I'm having the same function problems with my Seagate Free Agent Pro 500. In addition, when I try to click on Manage USB drive I get the "call Dish to activate USB drive" message. All subsequant attempts to use this function are successful. Looks like Seagate drive users are out of luck. Ironic considering that a rep from Seagate was the guest on the Tech Chat!


----------



## patmurphey (Dec 21, 2006)

My Seagate Free Agent 500 works fine. It looks like there are a couple of issues with the 622 software. One is not dealing correctly with allowing the drive to spin up after sleep mode - easy work-around - just reenter the command. The unable to copy message can be dealt with by powering down the drive and restarting it. Small nuisances in the start up of a very worthwhile feature.


----------



## harsh (Jun 15, 2003)

I have a Free Agent 750 and it works fine. It doesn't deal with reboots, but if you disconnect it from the USB port and re-connect it, it is back. I leave the drive disconnected unless I need to archive something or watch something from the archives.

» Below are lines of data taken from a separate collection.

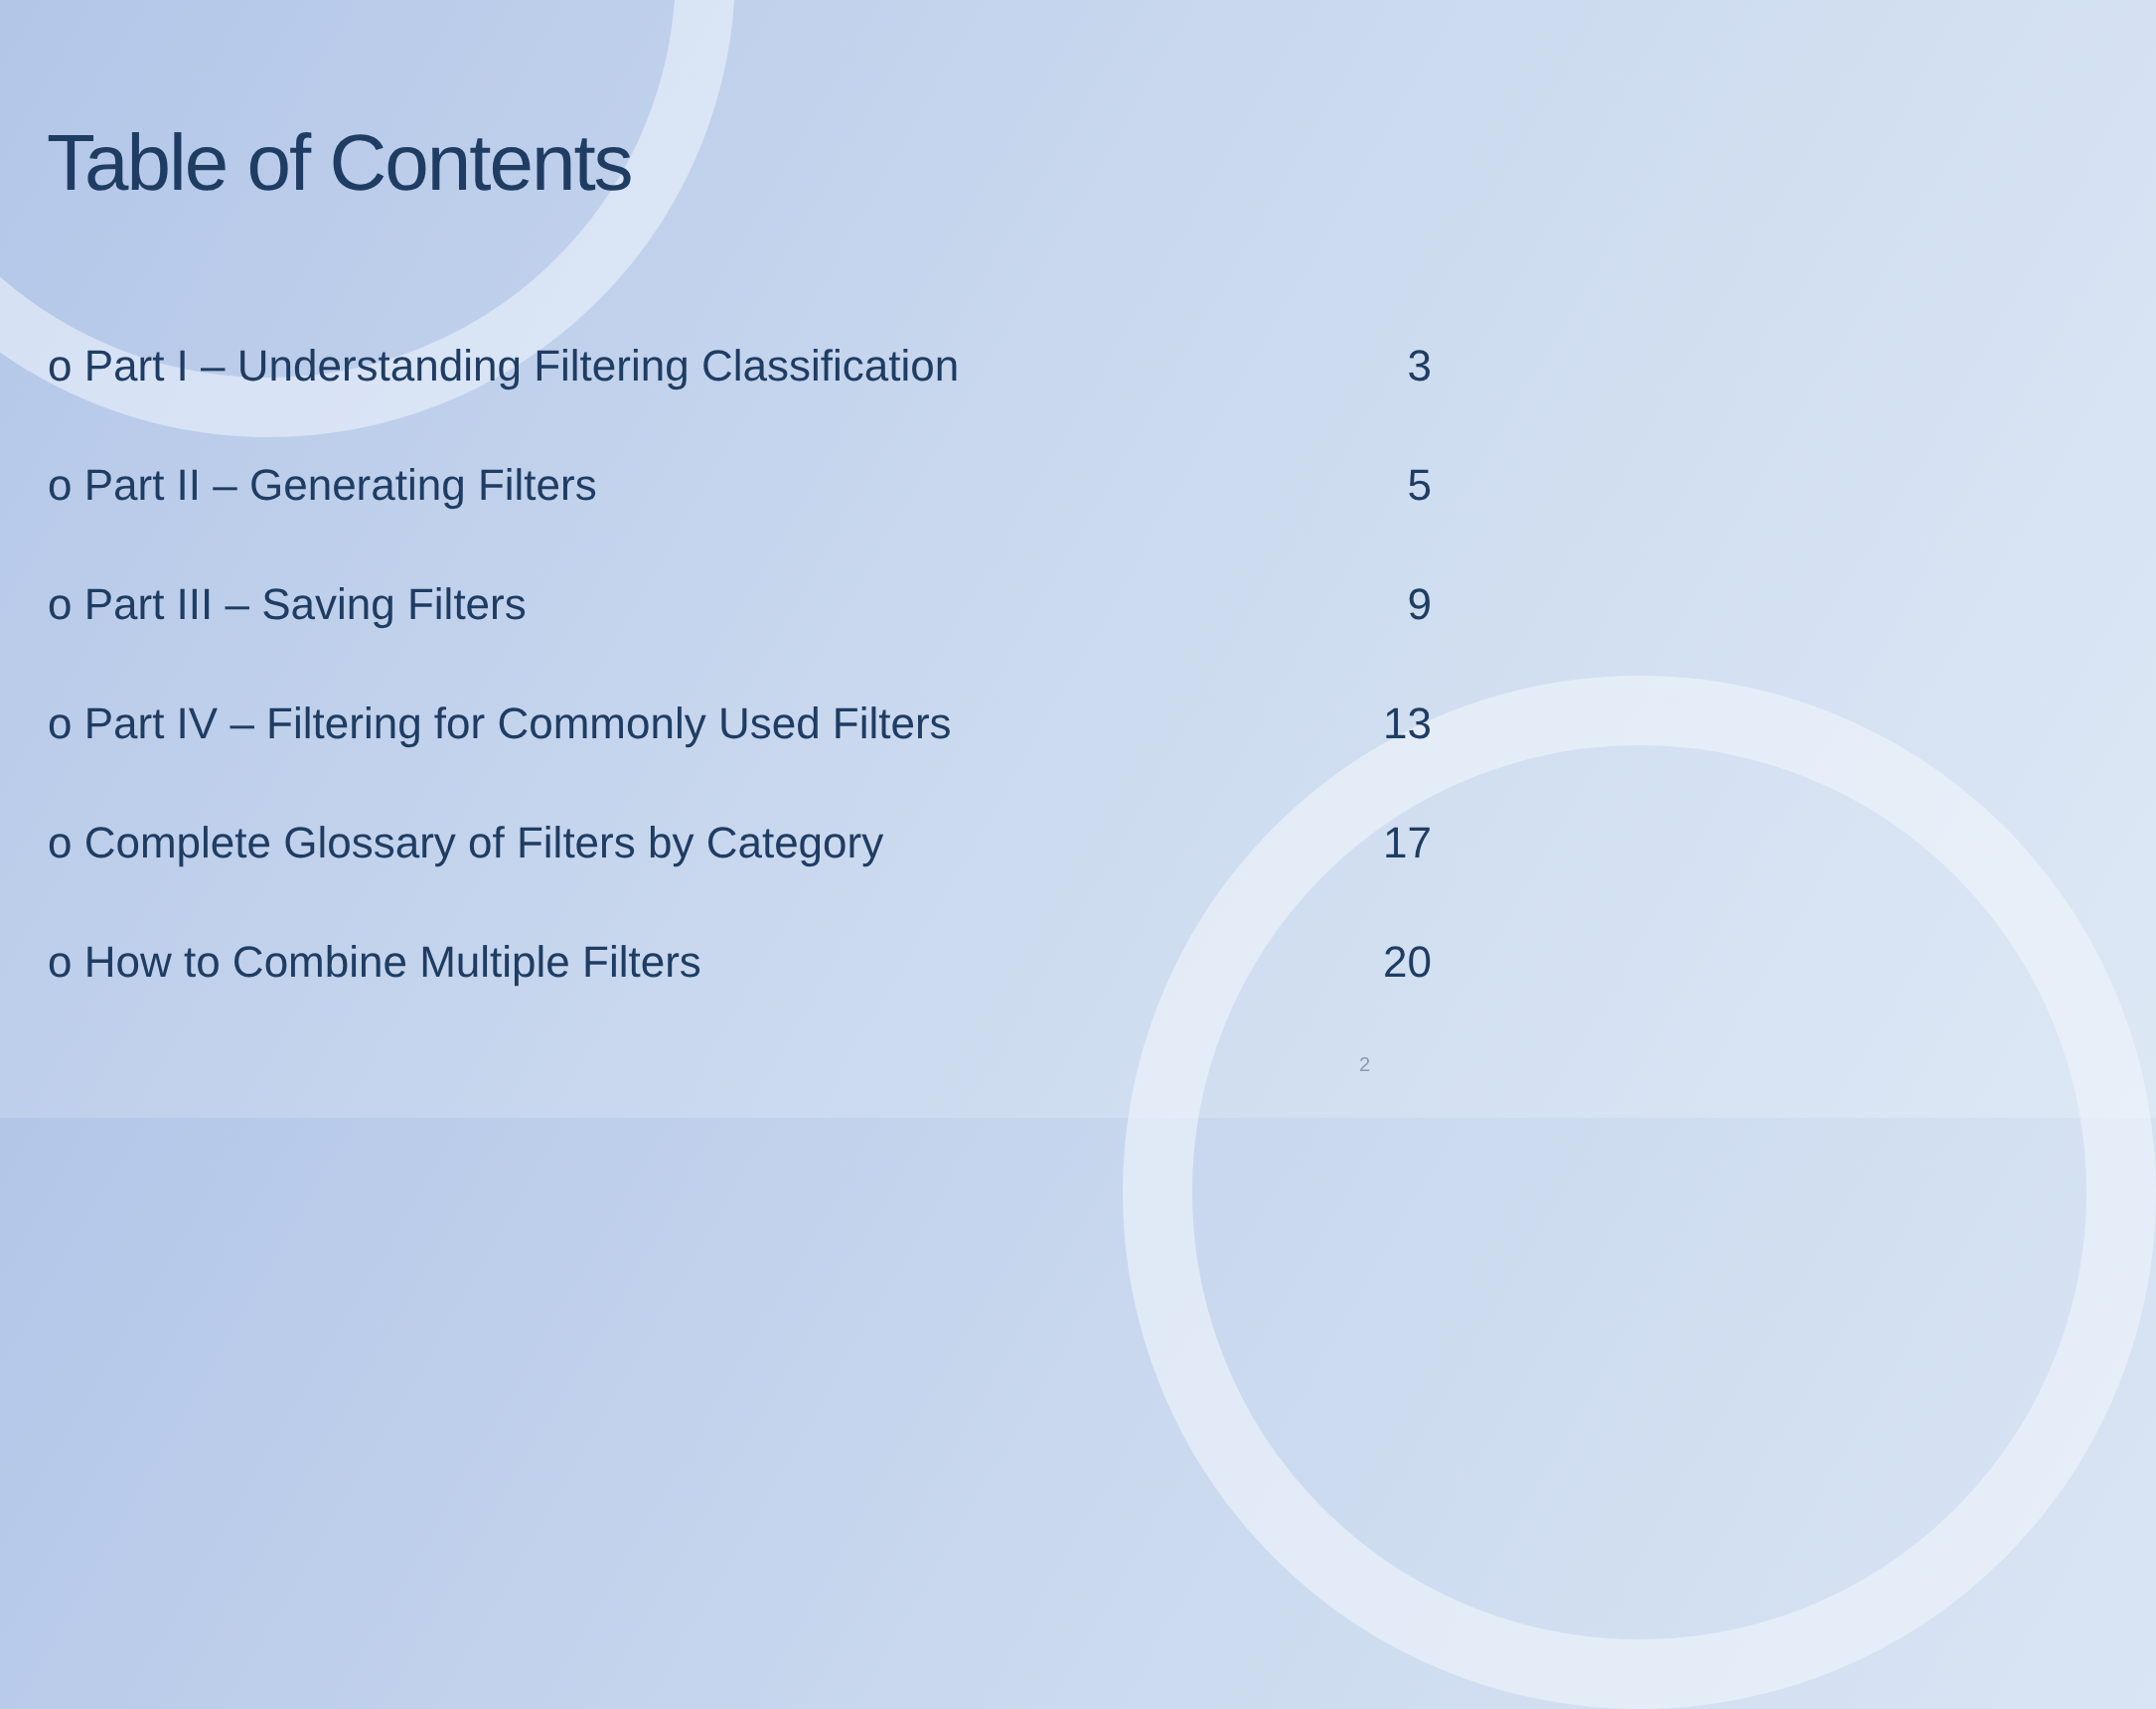Table of Contents
o Part I – Understanding Filtering Classification 3
o Part II – Generating Filters 5
o Part III – Saving Filters 9
o Part IV – Filtering for Commonly Used Filters 13
o Complete Glossary of Filters by Category 17
o How to Combine Multiple Filters 20
2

I should mention that I don't "archive" content that would benefit from trick-play features, so I can't comment on those.


----------



## jcord51 (Feb 1, 2003)

I'm a long time user of Dish equipment but don't know what Trick-play is. Maybe I've been doing it without knowing it's name?


----------



## BarneyC (Jan 9, 2005)

patmurphey said:


> My Seagate Free Agent 500 works fine. It looks like there are a couple of issues with the 622 software. One is not dealing correctly with allowing the drive to spin up after sleep mode - easy work-around - just reenter the command. The unable to copy message can be dealt with by powering down the drive and restarting it. Small nuisances in the start up of a very worthwhile feature.

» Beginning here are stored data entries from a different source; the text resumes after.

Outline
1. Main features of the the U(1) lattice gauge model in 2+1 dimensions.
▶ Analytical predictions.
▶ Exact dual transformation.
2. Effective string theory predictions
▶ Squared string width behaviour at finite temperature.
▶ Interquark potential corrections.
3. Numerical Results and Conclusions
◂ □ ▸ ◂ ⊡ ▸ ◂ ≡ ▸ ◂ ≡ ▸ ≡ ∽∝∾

Thanks for the tips! However, I think $40 is too much to pay for even 'small' nuisances!


----------



## dbconsultant (Sep 13, 2005)

jcord51 said:


> I'm a long time user of Dish equipment but don't know what Trick-play is. Maybe I've been doing it without knowing it's name?


Trickplay=fast forward, pause & rewind functions


----------



## BarneyC (Jan 9, 2005)

I fired up a replacement 622 (Hardware ID RBDD-N) which Dish sent to cure various problems seeing and using my 500gb Seagate Free Agent HDD. Also downloaded SW release 422. No help at all

Problems noted so far:

Pause button does not resume play when pressed a second time.

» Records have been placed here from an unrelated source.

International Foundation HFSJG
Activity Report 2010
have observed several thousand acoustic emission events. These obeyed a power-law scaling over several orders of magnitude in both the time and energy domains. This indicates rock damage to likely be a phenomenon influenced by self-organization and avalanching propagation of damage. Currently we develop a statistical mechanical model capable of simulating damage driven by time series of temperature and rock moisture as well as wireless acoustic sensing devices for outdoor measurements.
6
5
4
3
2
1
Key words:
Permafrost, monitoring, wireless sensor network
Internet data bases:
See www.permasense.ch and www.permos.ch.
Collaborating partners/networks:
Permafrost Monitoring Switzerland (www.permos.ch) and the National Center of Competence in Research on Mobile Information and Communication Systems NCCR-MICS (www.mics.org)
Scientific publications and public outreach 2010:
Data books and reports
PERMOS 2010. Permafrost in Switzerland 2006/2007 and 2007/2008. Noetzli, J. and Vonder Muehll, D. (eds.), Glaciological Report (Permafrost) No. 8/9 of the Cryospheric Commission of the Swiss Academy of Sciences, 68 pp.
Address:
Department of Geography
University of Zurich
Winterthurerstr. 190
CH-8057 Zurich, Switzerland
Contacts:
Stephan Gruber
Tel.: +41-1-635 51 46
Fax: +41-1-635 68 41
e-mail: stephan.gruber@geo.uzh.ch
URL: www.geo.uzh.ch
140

Play button does not resume play after pause button pressed, but does resume play when pressed during ff.

After rebooting receiver "Activate HDD" Sceeen appears once, pause and play buttons work correctly for a while then revert back to above.

FIX IT DISH!

B.


----------



## david803sc (Jun 22, 2006)

I have 2 Western Digital My Book 750GB drives one for each of my 622's and I have had no problems at all except when i first access the drive after not using it for awhile I get a pop up saying I need to activate the service, after I clear the message and try again it works fine, I think it is just waking the drive up, but transfers and playback have worked perfectly for me.


----------



## jcord51 (Feb 1, 2003)

dbconsultant said:


> Trickplay=fast forward, pause & rewind functions


So that's what I've been doing for the last seven years with all the PVRs I've owned, since the feature first came out on the Dishplayer:eek2: Thank you


----------



## SamSony (Mar 19, 2007)

1) FreeAgent model - ST305004FDA1E-RK

2) New

3) Not used for anything but the ViP 622

4) At times the trick play functions was screwed up.
Could not delete movies most of the time.
Restore function would copy the movies back to the internal hard drive, 
but did not delete the copy from the external drive.
Would get the message to active the USB port.
Movies would not show up on the drive at times, then reappear later.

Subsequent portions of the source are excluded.